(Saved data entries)

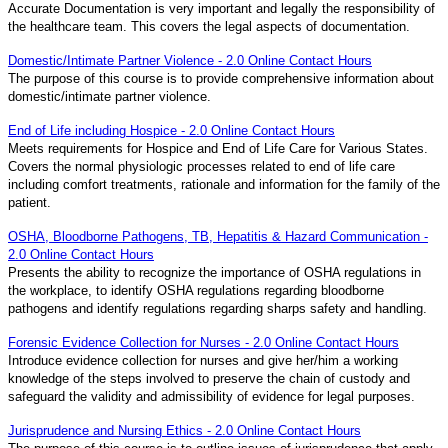
Accurate Documentation is very important and legally the responsibility of
the healthcare team. This covers the legal aspects of documentation.
Domestic/Intimate Partner Violence - 2.0 Online Contact Hours
The purpose of this course is to provide comprehensive information about
domestic/intimate partner violence.
End of Life including Hospice - 2.0 Online Contact Hours
Meets requirements for Hospice and End of Life Care for Various States.
Covers the normal physiologic processes related to end of life care
including comfort treatments, rationale and information for the family of the
patient.
OSHA, Bloodborne Pathogens, TB, Hepatitis & Hazard Communication -
2.0 Online Contact Hours
Presents the ability to recognize the importance of OSHA regulations in
the workplace, to identify OSHA regulations regarding bloodborne
pathogens and identify regulations regarding sharps safety and handling.
Forensic Evidence Collection for Nurses - 2.0 Online Contact Hours
Introduce evidence collection for nurses and give her/him a working
knowledge of the steps involved to preserve the chain of custody and
safeguard the validity and admissibility of evidence for legal purposes.
Jurisprudence and Nursing Ethics - 2.0 Online Contact Hours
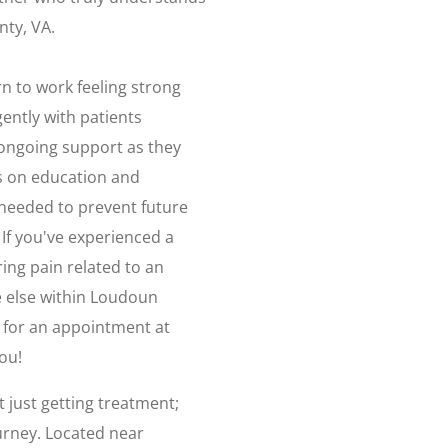
nty, VA.
n to work feeling strong
ently with patients
ongoing support as they
us on education and
needed to prevent future
 If you've experienced a
ring pain related to an
 else within Loudoun
 for an appointment at
ou!
 just getting treatment;
urney. Located near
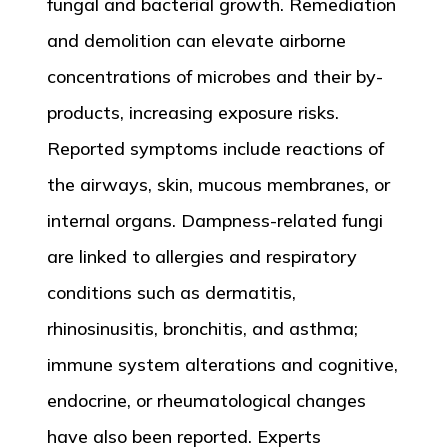
fungal and bacterial growth. Remediation
and demolition can elevate airborne
concentrations of microbes and their by-
products, increasing exposure risks.
Reported symptoms include reactions of
the airways, skin, mucous membranes, or
internal organs. Dampness-related fungi
are linked to allergies and respiratory
conditions such as dermatitis,
rhinosinusitis, bronchitis, and asthma;
immune system alterations and cognitive,
endocrine, or rheumatological changes
have also been reported. Experts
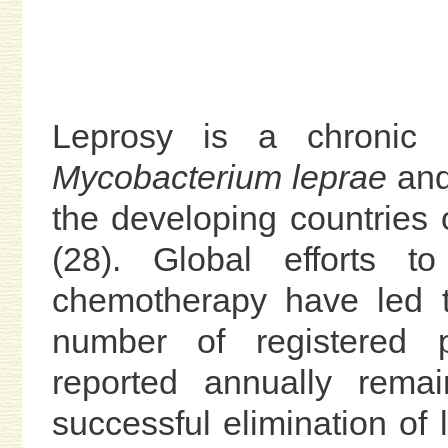
Leprosy is a chronic 
Mycobacterium leprae
and 
the developing countries 
(28). Global efforts to
chemotherapy have led t
number of registered 
reported annually rema
successful elimination of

_Work instructions_. Return every line from the entries that holds the string "Online".

_Reply_.
Domestic/Intimate Partner Violence - 2.0 Online Contact Hours
End of Life including Hospice - 2.0 Online Contact Hours
2.0 Online Contact Hours
Forensic Evidence Collection for Nurses - 2.0 Online Contact Hours
Jurisprudence and Nursing Ethics - 2.0 Online Contact Hours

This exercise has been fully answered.